Every webhook request includes an X-Webhook-Signature header containing an HMAC-SHA256 signature. You should always verify this signature before processing the payload to ensure the request came from SendKit.
How it works
SendKit signs the JSON payload using your webhook’s signing secret:
HMAC-SHA256(JSON payload, signing_secret)
The resulting hex digest is sent in the X-Webhook-Signature header.
Verification examples
import crypto from 'crypto';
import express from 'express';
const app = express();
// Important: use raw body for signature verification
app.use(express.json({
verify: (req, res, buf) => { req.rawBody = buf.toString(); }
}));
const verify = (rawBody, signature, secret) => {
const expected = crypto
.createHmac('sha256', secret)
.update(rawBody)
.digest('hex');
return crypto.timingSafeEqual(
Buffer.from(signature),
Buffer.from(expected)
);
};
app.post('/webhooks/sendkit', (req, res) => {
const signature = req.headers['x-webhook-signature'];
const secret = process.env.SENDKIT_WEBHOOK_SECRET;
if (!verify(req.rawBody, signature, secret)) {
return res.status(401).send('Invalid signature');
}
// Process the event
console.log(req.body.type);
res.status(200).send('OK');
});
$payload = file_get_contents('php://input');
$signature = $_SERVER['HTTP_X_WEBHOOK_SIGNATURE'];
$secret = env('SENDKIT_WEBHOOK_SECRET');
$expected = hash_hmac('sha256', $payload, $secret);
if (!hash_equals($expected, $signature)) {
http_response_code(401);
exit('Invalid signature');
}
$event = json_decode($payload, true);
// Process the event
import hmac
import hashlib
from flask import Flask, request
app = Flask(__name__)
def verify(raw_body: bytes, signature: str, secret: str) -> bool:
expected = hmac.new(
secret.encode(),
raw_body,
hashlib.sha256
).hexdigest()
return hmac.compare_digest(expected, signature)
@app.route('/webhooks/sendkit', methods=['POST'])
def webhook():
signature = request.headers.get('X-Webhook-Signature')

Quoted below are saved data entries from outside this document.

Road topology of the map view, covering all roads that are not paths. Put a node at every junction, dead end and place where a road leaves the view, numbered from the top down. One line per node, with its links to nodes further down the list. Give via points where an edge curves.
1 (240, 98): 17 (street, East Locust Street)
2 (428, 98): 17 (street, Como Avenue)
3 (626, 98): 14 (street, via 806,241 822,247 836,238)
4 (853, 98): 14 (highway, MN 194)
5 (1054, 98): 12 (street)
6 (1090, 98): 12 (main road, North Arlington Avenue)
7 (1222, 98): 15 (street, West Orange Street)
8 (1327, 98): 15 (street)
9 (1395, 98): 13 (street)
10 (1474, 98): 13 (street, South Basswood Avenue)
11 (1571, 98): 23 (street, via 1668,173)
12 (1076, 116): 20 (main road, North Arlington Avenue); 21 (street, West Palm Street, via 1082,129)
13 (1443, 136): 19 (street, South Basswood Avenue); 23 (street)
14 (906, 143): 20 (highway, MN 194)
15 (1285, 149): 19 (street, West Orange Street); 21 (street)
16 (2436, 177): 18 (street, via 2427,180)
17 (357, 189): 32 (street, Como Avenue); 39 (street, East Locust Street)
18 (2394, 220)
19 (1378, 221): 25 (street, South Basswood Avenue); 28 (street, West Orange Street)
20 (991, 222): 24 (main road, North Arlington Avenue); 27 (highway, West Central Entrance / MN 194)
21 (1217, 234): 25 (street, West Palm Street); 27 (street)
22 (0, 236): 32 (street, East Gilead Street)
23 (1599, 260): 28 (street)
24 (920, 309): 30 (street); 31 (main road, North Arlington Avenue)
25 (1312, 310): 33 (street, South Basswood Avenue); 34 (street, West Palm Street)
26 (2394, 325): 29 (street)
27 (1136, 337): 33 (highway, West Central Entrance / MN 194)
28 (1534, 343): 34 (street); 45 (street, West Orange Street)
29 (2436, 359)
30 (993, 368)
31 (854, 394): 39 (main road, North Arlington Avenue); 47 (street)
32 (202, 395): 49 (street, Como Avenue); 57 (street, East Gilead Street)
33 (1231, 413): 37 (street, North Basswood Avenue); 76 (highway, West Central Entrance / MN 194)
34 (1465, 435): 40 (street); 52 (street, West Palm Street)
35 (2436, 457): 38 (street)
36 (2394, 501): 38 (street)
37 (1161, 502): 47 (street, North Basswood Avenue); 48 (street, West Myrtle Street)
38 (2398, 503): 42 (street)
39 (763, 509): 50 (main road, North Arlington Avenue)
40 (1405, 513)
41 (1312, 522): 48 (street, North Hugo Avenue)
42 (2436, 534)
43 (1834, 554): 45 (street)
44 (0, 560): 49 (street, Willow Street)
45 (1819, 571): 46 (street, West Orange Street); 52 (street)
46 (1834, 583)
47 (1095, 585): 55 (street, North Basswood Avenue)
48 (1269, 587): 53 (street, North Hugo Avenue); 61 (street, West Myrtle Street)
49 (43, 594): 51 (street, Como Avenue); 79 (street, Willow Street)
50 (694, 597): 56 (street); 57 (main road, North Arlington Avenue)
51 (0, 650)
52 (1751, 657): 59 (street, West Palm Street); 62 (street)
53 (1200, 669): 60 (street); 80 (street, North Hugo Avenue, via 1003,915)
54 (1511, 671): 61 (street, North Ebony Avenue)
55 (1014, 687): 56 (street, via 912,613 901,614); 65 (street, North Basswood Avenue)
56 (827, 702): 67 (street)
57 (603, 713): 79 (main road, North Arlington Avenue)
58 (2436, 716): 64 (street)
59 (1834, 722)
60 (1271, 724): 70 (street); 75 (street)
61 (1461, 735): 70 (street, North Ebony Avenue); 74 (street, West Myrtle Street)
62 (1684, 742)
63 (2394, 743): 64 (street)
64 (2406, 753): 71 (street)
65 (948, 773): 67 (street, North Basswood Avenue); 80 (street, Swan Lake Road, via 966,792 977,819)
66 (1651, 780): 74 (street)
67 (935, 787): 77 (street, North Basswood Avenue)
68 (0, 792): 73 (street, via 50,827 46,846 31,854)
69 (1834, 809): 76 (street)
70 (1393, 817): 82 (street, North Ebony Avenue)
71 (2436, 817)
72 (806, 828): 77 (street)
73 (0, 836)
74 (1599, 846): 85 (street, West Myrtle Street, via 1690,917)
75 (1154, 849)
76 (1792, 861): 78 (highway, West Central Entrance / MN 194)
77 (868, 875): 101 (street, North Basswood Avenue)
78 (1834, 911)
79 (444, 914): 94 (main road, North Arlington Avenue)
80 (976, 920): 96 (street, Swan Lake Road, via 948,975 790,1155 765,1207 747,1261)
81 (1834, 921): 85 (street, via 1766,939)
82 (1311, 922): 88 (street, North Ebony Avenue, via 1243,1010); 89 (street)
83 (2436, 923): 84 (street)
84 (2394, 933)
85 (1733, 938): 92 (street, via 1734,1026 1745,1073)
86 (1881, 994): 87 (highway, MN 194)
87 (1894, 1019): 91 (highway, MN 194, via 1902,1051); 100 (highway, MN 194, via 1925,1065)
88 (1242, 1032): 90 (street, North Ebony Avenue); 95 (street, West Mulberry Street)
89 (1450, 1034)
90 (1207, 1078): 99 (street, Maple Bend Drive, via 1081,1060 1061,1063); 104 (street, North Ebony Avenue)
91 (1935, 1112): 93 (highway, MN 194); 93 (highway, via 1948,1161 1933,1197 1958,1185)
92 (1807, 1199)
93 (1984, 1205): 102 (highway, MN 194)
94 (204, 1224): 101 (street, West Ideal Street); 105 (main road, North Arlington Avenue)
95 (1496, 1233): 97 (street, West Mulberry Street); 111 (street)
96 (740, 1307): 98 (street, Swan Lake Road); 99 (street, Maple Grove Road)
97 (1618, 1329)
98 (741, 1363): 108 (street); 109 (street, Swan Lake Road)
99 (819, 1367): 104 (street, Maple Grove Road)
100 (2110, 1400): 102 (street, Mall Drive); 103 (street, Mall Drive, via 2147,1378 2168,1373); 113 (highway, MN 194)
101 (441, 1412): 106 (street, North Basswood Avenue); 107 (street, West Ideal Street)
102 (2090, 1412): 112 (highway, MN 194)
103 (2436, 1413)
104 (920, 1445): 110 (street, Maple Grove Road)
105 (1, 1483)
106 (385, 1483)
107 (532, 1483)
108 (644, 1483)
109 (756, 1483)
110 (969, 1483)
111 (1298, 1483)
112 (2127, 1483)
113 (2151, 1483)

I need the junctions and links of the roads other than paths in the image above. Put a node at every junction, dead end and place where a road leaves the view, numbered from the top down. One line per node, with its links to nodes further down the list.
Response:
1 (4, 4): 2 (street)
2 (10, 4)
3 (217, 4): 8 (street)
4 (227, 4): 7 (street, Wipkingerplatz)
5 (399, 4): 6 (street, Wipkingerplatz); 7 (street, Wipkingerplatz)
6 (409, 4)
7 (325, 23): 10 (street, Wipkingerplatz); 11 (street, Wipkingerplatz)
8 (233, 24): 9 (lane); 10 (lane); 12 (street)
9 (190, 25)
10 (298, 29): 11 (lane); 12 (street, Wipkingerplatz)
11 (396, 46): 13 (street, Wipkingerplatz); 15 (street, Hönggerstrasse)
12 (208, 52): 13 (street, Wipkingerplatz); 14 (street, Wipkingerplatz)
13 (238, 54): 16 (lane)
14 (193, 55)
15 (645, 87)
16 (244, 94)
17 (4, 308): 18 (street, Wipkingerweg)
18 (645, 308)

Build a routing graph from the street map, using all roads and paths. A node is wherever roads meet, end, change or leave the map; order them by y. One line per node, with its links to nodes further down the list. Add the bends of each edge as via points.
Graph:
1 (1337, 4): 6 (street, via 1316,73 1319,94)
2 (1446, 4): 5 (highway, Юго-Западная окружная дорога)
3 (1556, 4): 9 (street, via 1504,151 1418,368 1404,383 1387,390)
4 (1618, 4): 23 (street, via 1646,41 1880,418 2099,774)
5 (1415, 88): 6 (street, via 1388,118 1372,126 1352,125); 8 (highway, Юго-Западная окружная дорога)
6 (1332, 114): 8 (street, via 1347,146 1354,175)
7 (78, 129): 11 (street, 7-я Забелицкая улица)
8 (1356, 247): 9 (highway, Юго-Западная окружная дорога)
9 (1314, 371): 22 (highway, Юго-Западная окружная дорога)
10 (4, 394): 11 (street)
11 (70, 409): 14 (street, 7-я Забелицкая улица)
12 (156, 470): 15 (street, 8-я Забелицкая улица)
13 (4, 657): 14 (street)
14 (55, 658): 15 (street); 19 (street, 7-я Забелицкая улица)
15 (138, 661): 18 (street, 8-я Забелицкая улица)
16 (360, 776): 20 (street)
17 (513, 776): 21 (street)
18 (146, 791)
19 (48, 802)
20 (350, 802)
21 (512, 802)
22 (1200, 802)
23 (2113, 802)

secret = 'your_signing_secret'
# Important: use raw body, not parsed JSON
if not verify(request.get_data(), signature, secret):
return 'Invalid signature', 401
event = request.get_json()
# Process the event
return 'OK', 200
package main
import (
"crypto/hmac"
"crypto/sha256"
"encoding/hex"
"io"
"net/http"
)
func verify(rawBody []byte, signature, secret string) bool {
mac := hmac.New(sha256.New, []byte(secret))
mac.Write(rawBody)
expected := hex.EncodeToString(mac.Sum(nil))
return hmac.Equal([]byte(expected), []byte(signature))
}
func webhookHandler(w http.ResponseWriter, r *http.Request) {
// Important: use raw body, not re-serialized JSON
rawBody, _ := io.ReadAll(r.Body)
signature := r.Header.Get("X-Webhook-Signature")
secret := "your_signing_secret"
if !verify(rawBody, signature, secret) {
http.Error(w, "Invalid signature", http.StatusUnauthorized)
return
}
// Process the event using rawBody
w.WriteHeader(http.StatusOK)
}
Rotating secrets
You can rotate your webhook’s signing secret at any time from the dashboard. After rotation, use the new secret to verify future deliveries. Previous deliveries will still show the old signature in logs.
After rotating a secret, update your application immediately. Requests signed with the old secret will fail verification.